Document excerpt
+ + +

- Countries: Argentina
- Champions: Provincia (6th title)
- Runners-up: Capital

= 1951 Campeonato Argentino de Rugby =

The 1951 Campeonato Argentino de Rugby was won by the selection of Buenos Aires Province ("Provincia") that beat in the final the selection of Capital

== Rugby Union in Argentina in 1951==

===National===
- The "Championship of Buenos Aires" was shared by Club Universitario de Buenos Aires
- The "Cordoba Province Championship" was won by Jockey Club Córdoba
- The North-East Championship was shared by Universitario and Tucumán Rugby Club

=== International===
- In November the Unión de Rugby del Río de la Plata (as was called before) change their name in "Unión Argentina de Rugby", as requested by the Argentina Olympic Committee .

+ + +

Stored data
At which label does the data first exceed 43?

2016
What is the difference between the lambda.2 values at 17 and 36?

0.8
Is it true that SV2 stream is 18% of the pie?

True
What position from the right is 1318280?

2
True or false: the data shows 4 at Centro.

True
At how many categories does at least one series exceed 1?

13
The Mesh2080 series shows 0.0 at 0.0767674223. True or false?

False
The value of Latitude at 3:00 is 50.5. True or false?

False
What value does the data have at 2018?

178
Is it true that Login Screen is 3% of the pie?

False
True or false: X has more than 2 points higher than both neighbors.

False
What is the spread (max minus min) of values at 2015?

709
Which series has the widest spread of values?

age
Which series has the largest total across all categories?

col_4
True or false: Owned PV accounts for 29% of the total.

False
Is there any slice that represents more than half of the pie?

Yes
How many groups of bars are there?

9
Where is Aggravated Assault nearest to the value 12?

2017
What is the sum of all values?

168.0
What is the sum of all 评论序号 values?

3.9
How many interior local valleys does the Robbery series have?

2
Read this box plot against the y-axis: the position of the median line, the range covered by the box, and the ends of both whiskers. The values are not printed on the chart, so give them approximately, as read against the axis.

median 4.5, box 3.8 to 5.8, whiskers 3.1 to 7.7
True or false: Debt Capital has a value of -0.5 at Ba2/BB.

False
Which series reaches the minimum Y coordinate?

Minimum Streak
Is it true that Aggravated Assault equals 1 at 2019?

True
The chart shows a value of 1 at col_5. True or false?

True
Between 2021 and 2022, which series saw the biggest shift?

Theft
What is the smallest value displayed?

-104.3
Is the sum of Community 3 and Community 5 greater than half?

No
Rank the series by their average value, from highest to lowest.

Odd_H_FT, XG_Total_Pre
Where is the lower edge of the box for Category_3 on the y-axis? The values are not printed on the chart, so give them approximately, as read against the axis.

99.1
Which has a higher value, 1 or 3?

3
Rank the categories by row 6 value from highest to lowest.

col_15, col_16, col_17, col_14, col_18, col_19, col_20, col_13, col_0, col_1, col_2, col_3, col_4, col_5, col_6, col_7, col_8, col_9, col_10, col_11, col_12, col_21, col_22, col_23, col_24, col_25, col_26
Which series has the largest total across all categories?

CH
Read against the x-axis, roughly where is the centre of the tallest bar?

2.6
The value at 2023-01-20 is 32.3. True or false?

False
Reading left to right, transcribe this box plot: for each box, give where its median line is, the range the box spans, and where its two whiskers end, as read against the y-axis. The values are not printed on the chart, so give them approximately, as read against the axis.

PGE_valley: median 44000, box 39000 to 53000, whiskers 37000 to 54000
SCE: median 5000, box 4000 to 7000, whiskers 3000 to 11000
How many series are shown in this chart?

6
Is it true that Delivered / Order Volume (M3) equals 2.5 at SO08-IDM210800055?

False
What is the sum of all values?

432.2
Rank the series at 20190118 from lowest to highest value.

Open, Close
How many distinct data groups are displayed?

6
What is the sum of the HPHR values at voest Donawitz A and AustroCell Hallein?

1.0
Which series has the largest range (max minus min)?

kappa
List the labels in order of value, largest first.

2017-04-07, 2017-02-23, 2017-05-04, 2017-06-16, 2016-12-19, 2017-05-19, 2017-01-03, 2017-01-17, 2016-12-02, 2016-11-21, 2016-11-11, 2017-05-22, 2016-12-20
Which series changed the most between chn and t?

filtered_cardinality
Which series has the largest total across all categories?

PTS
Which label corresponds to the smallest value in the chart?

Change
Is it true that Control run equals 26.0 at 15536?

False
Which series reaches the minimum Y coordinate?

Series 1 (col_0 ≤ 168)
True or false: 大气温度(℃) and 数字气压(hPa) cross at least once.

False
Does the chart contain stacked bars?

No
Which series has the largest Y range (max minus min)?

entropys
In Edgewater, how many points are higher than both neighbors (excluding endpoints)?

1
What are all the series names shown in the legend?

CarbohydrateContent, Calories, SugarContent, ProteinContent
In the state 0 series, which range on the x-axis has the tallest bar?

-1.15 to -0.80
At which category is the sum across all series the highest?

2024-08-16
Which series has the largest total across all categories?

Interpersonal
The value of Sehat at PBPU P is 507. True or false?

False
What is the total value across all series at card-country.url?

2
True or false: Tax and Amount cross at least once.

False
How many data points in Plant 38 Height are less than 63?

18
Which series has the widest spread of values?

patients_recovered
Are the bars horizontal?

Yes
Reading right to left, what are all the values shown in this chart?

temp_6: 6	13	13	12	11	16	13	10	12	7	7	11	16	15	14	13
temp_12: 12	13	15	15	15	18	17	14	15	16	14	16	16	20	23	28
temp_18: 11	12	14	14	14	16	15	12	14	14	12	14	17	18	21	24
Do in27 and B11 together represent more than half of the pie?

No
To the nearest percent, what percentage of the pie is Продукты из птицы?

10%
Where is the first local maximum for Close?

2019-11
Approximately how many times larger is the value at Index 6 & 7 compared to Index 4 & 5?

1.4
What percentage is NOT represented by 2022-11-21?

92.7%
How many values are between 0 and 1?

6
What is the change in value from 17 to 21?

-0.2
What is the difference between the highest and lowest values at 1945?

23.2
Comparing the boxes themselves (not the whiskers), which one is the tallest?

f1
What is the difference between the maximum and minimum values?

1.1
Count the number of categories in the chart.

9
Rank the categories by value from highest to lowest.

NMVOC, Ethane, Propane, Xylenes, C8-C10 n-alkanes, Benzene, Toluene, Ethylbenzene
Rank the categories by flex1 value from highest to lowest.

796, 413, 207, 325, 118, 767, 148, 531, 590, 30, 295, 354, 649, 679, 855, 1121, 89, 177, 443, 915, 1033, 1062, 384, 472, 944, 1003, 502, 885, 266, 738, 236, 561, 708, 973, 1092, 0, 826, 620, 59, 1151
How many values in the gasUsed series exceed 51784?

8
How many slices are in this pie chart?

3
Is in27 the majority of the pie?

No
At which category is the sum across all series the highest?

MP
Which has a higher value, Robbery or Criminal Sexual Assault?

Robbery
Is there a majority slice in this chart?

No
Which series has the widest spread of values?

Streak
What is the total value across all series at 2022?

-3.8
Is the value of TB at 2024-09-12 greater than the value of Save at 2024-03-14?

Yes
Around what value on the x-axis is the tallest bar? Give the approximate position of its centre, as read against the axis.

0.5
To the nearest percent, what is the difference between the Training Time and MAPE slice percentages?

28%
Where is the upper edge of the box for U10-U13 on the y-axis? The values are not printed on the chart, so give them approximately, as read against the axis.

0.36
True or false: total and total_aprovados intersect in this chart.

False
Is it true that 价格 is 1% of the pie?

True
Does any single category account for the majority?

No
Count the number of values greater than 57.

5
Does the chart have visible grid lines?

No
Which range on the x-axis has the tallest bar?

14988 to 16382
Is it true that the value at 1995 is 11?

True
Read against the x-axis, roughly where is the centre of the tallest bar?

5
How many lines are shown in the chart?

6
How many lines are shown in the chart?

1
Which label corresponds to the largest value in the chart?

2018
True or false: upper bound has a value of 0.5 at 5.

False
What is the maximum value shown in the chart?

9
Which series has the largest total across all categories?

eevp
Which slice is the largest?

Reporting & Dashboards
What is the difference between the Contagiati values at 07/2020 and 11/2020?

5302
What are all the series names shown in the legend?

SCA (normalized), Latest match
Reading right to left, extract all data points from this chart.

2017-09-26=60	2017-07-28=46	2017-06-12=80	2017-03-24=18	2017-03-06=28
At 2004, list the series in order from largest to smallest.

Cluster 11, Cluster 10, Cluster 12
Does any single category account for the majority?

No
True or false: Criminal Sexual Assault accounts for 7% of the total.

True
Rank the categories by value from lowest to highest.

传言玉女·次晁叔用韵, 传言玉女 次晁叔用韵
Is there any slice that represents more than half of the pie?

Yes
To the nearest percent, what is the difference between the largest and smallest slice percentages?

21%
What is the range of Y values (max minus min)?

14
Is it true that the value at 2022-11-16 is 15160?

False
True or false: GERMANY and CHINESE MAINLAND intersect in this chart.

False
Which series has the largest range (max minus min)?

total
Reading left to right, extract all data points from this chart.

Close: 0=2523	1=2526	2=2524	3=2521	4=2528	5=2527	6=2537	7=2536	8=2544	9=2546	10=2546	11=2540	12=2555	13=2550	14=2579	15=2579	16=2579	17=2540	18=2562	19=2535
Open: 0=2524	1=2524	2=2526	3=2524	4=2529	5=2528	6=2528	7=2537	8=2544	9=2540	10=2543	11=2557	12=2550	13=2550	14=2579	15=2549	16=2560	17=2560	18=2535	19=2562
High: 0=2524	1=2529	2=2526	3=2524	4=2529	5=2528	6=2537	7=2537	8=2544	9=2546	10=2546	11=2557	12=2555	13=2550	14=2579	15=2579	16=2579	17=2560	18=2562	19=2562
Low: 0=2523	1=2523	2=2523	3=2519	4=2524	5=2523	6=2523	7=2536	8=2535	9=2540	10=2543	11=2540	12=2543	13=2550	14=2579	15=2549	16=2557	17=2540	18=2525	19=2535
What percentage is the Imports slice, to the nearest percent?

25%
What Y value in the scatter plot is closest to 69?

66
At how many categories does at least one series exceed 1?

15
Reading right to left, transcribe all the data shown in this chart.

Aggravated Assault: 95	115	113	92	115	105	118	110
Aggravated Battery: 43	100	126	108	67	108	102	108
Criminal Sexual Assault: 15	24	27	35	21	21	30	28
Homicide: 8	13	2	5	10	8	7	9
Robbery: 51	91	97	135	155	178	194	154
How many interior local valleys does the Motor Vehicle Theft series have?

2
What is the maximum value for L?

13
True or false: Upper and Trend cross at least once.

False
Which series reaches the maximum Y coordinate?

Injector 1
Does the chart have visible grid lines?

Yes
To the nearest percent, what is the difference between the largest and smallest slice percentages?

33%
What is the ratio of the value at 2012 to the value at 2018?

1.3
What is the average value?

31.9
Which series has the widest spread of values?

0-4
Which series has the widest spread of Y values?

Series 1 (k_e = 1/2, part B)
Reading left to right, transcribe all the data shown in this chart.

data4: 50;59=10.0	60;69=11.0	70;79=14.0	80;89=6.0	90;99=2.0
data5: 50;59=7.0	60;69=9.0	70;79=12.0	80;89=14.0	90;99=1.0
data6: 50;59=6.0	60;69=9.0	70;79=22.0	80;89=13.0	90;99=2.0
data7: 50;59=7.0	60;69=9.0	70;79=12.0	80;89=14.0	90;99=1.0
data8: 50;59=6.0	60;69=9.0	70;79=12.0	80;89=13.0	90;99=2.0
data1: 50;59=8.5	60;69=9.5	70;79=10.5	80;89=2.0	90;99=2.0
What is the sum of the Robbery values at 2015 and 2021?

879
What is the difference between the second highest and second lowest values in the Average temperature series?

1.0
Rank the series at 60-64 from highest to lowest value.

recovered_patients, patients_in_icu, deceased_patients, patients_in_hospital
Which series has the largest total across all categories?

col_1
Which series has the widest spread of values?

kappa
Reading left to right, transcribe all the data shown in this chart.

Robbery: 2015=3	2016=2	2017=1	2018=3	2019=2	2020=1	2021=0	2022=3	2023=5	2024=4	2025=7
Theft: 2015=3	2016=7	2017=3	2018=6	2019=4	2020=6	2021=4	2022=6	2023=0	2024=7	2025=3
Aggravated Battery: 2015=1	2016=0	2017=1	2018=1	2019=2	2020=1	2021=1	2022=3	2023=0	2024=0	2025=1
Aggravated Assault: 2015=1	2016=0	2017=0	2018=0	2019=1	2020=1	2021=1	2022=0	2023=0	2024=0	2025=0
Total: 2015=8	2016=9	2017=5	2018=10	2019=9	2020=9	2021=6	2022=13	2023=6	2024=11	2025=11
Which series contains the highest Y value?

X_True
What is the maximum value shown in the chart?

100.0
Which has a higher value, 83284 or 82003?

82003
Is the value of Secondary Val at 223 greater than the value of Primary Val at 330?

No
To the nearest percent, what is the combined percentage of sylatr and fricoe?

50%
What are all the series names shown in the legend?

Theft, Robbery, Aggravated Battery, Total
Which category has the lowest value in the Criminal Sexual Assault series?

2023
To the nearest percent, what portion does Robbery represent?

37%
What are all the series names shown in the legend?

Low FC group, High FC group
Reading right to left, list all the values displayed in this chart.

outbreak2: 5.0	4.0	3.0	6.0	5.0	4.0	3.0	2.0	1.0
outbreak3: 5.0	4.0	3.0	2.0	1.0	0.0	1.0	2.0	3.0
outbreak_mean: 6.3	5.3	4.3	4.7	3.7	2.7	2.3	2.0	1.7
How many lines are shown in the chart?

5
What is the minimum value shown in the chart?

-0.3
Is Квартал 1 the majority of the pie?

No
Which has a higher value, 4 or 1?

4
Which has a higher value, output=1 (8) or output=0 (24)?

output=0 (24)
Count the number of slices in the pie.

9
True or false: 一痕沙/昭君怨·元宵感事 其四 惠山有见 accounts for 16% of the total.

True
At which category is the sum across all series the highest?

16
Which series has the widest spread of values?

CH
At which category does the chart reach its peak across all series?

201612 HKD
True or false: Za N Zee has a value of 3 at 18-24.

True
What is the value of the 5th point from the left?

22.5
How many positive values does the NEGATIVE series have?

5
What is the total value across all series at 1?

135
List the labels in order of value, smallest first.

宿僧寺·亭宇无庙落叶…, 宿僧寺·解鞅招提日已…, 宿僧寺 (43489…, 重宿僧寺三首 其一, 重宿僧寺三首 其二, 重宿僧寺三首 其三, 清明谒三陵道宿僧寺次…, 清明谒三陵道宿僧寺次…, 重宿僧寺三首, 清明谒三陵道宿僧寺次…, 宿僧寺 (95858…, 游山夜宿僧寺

+ + +

Work request A
Answer these questions about the 1951 rugby championship text:
(i) Which selection won the 1951 Campeonato Argentino de Rugby?
(ii) Which club won the "Cordoba Province Championship"?
(iii) What new name did the Unión de Rugby del Río de la Plata take in November?
Work request B
Rewrite the part of the 1951 rugby championship text that begins at the words "The 1951 Campeonato" and stops after "Olympic Committee .", substituting "jointly won" for "shared".

Answer A
(i) The selection of Buenos Aires Province ("Provincia")
(ii) Jockey Club Córdoba
(iii) "Unión Argentina de Rugby"

Answer B
The 1951 Campeonato Argentino de Rugby was won by the selection of Buenos Aires Province ("Provincia") that beat in the final the selection of Capital

== Rugby Union in Argentina in 1951==

===National===
- The "Championship of Buenos Aires" was jointly won by Club Universitario de Buenos Aires
- The "Cordoba Province Championship" was won by Jockey Club Córdoba
- The North-East Championship was jointly won by Universitario and Tucumán Rugby Club

=== International===
- In November the Unión de Rugby del Río de la Plata (as was called before) change their name in "Unión Argentina de Rugby", as requested by the Argentina Olympic Committee .